Am 28. September 2017 soll Puigdemont mit anderen Regierungsmitgliedern Kataloniens bei einem Treffen mit führenden Polizeikräften entschieden haben, ein Referendum zur Frage der Unabhängigkeit Kataloniens durchzuführen, obwohl bereits in den Jahren zuvor vom spanischen Verfassungsgericht wiederholt und grundsätzlich festgestellt worden war, dass ein solches nicht mit der spanischen Verfassung vereinbar sei. Dabei sei seitens der Polizeikräfte darauf hingewiesen worden, dass angesichts der gewaltsamen Auseinandersetzungen, die bereits am 20. September 2017 zwischen Bürgern und der Guardia Civil stattgefunden hatten, eine Eskalation der Gewalt für den Tag des Referendums (1. Oktober 2017) zu erwarten sei.
Soweit Puigdemont außerdem wegen Veruntreuung öffentlicher Gelder zur Durchführung des Referendums und – nach dem Verständnis der spanischen Behörden – der Korruption beschuldigt werde, so die GStA weiter, entspreche dies nach hiesigem Recht "einer Strafbarkeit nach § 266 des deutschen StGB (Untreue)".
Laut Angaben spanischer Behörden belaufen sich die für das Referendum vom 1. Oktober 2017 angefallenen Kosten auf rund 1,6 Millionen Euro. Das Geld sei unter anderem für die Durchführung von Werbekampagnen sowie den Druck von Stimmzetteln und Wahllisten ausgegeben worden.
OLG prüft Übergabe an spanische Behörden
Nach dem Antrag der Generalstaatsanwaltschaft auf einen Auslieferungshaftbefehl muss das OLG nun zunächst prüfen, ob Puigdemont in Auslieferungshaft genommen wird. Das OLG zieht dazu die Unterlagen aus Spanien heran, aus denen sich der Grund für die Auslieferung ergeben muss.
In einem weiteren Schritt prüft das OLG dann, ob eine Übergabe von Puigdemont an die spanischen Behörden rechtlich zulässig ist. Sollte das Gericht zu diesem Ergebnis kommen, befindet über deren Durchführung abschließend die Generalstaatsanwaltschaft Schleswig. Puigdemont könnte gegen die Entscheidung aber noch Verfassungsbeschwerde einlegen.

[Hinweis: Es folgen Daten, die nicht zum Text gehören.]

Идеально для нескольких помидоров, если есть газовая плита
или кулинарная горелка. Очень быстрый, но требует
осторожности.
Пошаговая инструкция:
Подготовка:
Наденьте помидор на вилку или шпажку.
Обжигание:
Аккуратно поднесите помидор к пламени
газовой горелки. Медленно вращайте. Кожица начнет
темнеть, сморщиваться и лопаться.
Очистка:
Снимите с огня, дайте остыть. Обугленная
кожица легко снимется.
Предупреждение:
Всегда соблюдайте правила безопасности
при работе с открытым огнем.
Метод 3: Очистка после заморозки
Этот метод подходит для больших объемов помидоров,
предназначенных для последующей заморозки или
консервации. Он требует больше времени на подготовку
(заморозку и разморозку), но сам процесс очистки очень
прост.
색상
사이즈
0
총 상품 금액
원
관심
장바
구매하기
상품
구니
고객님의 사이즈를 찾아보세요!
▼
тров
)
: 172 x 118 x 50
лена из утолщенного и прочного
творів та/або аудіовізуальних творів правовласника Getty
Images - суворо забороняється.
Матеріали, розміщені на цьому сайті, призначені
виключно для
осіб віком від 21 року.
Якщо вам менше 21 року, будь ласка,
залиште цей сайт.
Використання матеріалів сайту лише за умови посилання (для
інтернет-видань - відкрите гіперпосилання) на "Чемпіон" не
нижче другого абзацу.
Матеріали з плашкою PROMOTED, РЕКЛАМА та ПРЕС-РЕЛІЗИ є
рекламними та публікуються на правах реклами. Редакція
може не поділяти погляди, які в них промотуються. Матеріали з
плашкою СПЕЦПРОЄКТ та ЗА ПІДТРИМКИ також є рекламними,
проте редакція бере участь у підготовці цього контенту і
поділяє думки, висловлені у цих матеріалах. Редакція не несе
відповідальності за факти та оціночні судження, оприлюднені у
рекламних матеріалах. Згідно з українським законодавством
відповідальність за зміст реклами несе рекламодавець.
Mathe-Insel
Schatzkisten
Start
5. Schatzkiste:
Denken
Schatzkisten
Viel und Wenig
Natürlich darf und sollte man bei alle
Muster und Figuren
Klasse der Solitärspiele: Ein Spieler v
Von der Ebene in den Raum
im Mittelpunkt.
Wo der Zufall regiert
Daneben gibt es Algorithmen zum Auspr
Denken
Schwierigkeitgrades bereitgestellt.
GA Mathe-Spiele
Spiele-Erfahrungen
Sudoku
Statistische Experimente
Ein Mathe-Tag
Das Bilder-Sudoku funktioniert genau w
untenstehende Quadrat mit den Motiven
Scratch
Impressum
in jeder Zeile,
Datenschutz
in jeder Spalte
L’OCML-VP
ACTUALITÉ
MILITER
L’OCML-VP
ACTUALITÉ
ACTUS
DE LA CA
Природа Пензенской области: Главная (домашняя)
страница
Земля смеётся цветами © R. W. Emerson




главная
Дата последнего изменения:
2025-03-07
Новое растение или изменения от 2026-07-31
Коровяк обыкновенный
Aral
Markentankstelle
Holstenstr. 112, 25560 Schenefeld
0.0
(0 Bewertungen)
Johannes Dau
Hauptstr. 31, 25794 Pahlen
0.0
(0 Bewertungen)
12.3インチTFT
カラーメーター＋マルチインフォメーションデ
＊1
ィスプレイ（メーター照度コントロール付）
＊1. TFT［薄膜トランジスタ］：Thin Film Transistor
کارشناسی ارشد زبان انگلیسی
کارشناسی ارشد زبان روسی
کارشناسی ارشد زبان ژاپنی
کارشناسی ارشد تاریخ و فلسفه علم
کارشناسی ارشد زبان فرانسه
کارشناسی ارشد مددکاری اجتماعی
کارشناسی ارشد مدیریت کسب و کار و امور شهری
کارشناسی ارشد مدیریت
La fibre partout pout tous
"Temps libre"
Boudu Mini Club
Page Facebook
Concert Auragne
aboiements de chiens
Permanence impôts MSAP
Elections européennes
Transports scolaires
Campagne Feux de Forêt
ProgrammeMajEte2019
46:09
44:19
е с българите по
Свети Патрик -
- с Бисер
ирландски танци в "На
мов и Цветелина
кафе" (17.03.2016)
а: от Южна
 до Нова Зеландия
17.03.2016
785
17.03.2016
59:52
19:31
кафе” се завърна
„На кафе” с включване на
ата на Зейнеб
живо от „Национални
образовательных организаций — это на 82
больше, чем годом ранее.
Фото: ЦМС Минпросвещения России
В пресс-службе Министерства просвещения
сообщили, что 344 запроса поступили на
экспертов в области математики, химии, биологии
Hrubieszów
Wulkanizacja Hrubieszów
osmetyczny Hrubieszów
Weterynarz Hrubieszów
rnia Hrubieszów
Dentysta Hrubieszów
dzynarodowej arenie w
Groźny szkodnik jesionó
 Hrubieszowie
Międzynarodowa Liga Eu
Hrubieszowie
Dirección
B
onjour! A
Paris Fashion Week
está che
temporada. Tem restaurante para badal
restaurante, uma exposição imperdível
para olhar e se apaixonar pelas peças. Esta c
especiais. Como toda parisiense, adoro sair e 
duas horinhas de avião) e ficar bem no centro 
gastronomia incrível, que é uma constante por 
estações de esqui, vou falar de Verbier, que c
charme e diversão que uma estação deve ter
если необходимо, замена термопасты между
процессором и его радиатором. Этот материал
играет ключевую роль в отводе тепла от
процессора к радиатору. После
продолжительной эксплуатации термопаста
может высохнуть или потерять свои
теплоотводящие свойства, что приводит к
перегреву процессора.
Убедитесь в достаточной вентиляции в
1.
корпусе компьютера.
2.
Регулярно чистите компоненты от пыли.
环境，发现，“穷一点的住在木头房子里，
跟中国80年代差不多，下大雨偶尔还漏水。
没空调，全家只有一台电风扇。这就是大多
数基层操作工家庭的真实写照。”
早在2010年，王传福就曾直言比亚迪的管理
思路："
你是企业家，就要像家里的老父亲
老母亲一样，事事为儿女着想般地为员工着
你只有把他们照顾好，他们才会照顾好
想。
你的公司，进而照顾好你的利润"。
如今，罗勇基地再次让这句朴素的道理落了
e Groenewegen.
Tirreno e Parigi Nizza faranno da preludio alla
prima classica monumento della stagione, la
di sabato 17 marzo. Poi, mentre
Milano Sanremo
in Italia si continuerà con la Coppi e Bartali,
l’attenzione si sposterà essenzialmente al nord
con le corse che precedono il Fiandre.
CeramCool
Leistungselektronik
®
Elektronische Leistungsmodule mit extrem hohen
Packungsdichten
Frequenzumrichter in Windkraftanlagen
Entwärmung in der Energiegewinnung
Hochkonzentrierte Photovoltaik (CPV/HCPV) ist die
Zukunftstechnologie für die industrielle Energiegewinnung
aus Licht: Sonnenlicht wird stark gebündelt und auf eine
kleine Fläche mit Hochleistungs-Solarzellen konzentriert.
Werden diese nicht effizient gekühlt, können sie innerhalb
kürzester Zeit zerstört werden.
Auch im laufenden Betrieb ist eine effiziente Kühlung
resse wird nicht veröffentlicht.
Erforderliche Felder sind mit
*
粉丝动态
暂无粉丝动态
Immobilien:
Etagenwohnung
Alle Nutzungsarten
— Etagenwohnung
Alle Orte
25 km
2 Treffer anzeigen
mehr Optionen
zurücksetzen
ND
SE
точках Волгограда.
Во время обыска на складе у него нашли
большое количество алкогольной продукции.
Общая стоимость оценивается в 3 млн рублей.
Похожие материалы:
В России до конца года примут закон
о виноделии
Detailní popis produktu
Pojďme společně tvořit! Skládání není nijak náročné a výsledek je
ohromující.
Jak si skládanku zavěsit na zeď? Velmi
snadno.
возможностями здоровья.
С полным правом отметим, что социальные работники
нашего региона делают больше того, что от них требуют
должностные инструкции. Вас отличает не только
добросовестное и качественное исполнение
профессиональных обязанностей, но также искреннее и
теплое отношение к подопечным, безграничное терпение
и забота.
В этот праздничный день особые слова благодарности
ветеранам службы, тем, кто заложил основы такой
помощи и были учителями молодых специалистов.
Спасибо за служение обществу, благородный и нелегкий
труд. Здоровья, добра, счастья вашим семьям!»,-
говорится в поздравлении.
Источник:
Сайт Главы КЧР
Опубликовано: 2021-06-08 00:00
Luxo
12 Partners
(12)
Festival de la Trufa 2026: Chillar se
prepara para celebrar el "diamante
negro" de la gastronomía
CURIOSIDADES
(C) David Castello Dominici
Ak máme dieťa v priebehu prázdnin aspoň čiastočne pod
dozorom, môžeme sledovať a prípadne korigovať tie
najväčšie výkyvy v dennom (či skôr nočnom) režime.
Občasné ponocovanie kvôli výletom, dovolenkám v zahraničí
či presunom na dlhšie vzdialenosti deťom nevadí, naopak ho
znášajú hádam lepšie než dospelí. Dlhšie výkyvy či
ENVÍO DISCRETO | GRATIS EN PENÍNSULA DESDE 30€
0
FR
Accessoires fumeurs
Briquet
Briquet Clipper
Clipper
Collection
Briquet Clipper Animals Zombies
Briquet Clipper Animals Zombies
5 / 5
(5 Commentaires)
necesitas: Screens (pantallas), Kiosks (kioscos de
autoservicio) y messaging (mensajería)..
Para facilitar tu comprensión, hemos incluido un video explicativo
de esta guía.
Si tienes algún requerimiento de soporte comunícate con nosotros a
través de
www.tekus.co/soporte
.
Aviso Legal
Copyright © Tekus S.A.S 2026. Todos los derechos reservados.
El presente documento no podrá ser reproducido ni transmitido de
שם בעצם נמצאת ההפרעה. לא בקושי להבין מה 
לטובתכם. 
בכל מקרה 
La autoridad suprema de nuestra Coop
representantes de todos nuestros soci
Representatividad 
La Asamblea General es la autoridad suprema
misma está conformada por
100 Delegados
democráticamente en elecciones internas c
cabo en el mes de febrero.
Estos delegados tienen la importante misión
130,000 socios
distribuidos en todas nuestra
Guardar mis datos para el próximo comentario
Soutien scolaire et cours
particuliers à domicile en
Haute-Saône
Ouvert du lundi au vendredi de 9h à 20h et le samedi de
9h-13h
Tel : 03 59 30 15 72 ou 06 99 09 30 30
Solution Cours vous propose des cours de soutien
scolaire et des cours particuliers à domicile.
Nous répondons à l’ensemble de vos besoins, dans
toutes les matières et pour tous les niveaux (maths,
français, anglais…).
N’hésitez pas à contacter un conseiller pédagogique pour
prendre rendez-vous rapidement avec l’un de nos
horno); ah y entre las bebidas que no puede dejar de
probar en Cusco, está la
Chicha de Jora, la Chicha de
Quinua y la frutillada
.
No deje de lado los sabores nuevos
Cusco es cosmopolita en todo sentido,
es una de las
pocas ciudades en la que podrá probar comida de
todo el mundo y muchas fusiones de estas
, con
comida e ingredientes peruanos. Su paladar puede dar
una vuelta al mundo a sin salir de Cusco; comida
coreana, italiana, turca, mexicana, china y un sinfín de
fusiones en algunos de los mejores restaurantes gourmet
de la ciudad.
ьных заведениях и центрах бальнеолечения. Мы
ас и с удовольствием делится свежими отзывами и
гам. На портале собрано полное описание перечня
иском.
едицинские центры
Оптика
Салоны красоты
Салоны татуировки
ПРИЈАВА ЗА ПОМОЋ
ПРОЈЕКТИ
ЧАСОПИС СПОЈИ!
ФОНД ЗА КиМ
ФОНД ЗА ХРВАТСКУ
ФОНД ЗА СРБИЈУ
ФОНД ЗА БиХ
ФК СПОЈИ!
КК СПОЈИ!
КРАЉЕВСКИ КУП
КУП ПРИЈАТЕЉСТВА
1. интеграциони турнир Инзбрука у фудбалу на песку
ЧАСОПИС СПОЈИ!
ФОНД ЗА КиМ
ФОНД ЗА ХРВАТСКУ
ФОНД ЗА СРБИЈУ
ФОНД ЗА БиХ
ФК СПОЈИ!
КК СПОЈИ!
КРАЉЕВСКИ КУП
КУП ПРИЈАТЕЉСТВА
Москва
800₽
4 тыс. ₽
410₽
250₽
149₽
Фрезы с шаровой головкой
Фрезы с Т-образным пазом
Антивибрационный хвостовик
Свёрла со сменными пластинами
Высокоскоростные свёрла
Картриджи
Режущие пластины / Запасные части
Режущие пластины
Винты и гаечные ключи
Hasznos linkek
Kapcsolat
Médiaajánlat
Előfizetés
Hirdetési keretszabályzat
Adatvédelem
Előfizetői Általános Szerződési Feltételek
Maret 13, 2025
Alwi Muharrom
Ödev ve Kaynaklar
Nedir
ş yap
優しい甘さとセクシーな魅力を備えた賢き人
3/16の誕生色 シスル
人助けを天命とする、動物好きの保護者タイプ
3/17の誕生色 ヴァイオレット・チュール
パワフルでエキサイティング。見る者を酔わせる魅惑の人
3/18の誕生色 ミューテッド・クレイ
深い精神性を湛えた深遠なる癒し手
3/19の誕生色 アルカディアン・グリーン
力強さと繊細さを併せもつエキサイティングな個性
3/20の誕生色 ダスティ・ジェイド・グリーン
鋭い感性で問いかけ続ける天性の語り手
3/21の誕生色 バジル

Der Politiker war auf der Rückfahrt von einer Skandinavienreise nach Belgien am 25. März auf der Autobahn A7 in Schleswig-Holstein festgenommen worden. Im vergangenen Herbst war er im Zuge des verbotenen Unabhängigkeitsreferendums in Katalonien ins Exil geflüchtet. Das Amtsgericht Neumünster entschied am 26. März, dass Puigdemont weiter im Gewahrsam bleibt.
Puigdemont hat vor dem Obersten Gerichtshof Spaniens Widerspruch gegen den Vorwurf der Rebellion eingelegt. Darüber hinaus forderte er das Gericht auf, Anschuldigungen zurückzuweisen, er habe öffentliche Mittel veruntreut, wie aus einem am Montag von spanischen Medien zitierten 85-seitigen Schreiben hervorgeht. Am 1. Oktober, dem Tag des katalanischen Unabhängigkeitsreferendums, habe es keinerlei Gewalt gegeben - dies sei aber die Voraussetzung für den Vorwurf der Rebellion, hieß es in dem Widerspruch weiter. Mit einer Entscheidung des OLG Schleswig-Holstein wird noch in dieser Woche gerechnet.